**HOW TO COMPLETE THIS TASK**. Write the next part of the article below about upgrading a classic car's charging system, starting right after its final sentence.

--- TEXT Enclosed Below ---

MILEPOSTS Garage - The Online Classic Car Magazine Powermaster AlternatorImproving classic car charging system performance is not as easy as it might seem.

New high performance alternators are great at highway speeds, but they don't charge well at normal idle speeds
Everything from Hood Ornaments to Tail Lamps
Return to Index

Vol. 4, No. 4
December 16, 2007

Classic Car Charging System Upgrade
by Andrew Angove

Image: MILEPOSTS Garage

For those of us who like to drive our classic cars as much as possible, there never seems to be enough opportunities to do so. Weather is normally the #1 factor for me. I won't drive mine in the rain, or if the streets are still damp from rain. Ice and snow are obviously out of the question, as are a couple of weeks afterwards, since my community uses a salt/sand mixture on the roads when they get slick, and we all know that those two ingredients mixed together aren't kind to old cars.

Normally hot weather doesn't bother me too much, my car has a rebuilt engine, new water pump, radiator, hoses, etc., so it keeps its cool pretty well. I did get the A/C retrofitted and updated, so that I could also keep my cool while driving the car on hot days. Nights are OK as well, traffic isn't as bad and all those imperfections that are so obvious in the light of day disappear at night. Suddenly your classic car looks almost perfect. To quote Laura Branigan in her hit song Self Control, " the day, nothing matters, it's the night time that flatters..."

While I've attempted to keep my car as factory correct as possible, there are a few areas where original isn't so great, so restrained modifications have been made in an attempt to correct faults. One of these areas on my car is the carburetor, I'll just say Motorcraft 4300 and leave that story for another article. Anyone who is familiar with this particular carburetor will immediately know what the faults are and were with that piece of machinery. The electrical system is another, and that is what I'd like to address right now. Specifically, the charging system. Most specifically, the alternator.

My 1969 Thunderbird was factory equipped with a 55 amp alternator. It did a pretty good job keeping everything supplied with the power necessary for it to operate correctly, but had a difficult time keeping up with even moderate demands at idle. So I thought a higher amp alternator would be just the thing. My car has a lot of electrical gadgets on it that need juice to operate. The sequential rear turn signals are one of the big users. Combine those with brake lights, front cornering lamps that are as bright as a low beam headlamp, a couple of relays that make all the lights work in sequence, and you are discharging the battery at idle, even with few other accessories on.

--- End of Enclosed TEXT ---
--- EXCERPTED RECORDS Enclosed Below ---

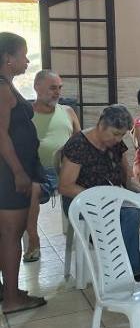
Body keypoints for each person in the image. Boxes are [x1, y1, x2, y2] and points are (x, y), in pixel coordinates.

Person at [59, 104, 140, 281]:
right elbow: (65, 186)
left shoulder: (115, 146)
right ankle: (129, 272)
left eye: (122, 134)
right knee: (131, 214)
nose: (118, 139)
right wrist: (101, 198)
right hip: (82, 202)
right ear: (101, 125)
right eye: (115, 133)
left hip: (114, 200)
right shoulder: (78, 144)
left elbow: (127, 179)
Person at [0, 32, 46, 313]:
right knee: (11, 233)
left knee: (5, 233)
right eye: (23, 54)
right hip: (7, 172)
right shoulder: (2, 90)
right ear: (7, 58)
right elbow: (1, 135)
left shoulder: (7, 86)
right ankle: (13, 299)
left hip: (11, 169)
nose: (27, 60)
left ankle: (9, 290)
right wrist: (18, 171)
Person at [28, 69, 80, 262]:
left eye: (59, 88)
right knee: (32, 189)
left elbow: (79, 142)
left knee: (91, 185)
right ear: (37, 87)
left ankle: (91, 233)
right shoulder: (26, 114)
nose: (57, 92)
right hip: (38, 171)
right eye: (52, 88)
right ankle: (33, 239)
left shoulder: (68, 111)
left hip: (67, 168)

--- End of Enclosed EXCERPTED RECORDS ---

**RESULT OF THIS TASK**.
If you happen to be sitting at idle at night, with headlamps on and the radio playing in addition to the turn signals, it's worse. During those hot daytime excursions, with A/C on it becomes even more of a challenge. And at night with both A/C and headlamps on? Well, let's just say the needle on the AMP gauge is very definitely on the discharge side of center.

In keeping with the good old American adage "bigger is better" if 55 amps in 1969 was sufficient, 85 amps in 2007 should be more than adequate, right? And 100 amps even better. But wait, you can get 120 amps, or 140 amps. That 140 amp alternator ought to really keep things powered up, even under a big load, right? Well, it sounds good but the reality is that many of the new higher amp alternators don't charge any better, or even as good as, the factory original 55 amp ones did. And that's the catch.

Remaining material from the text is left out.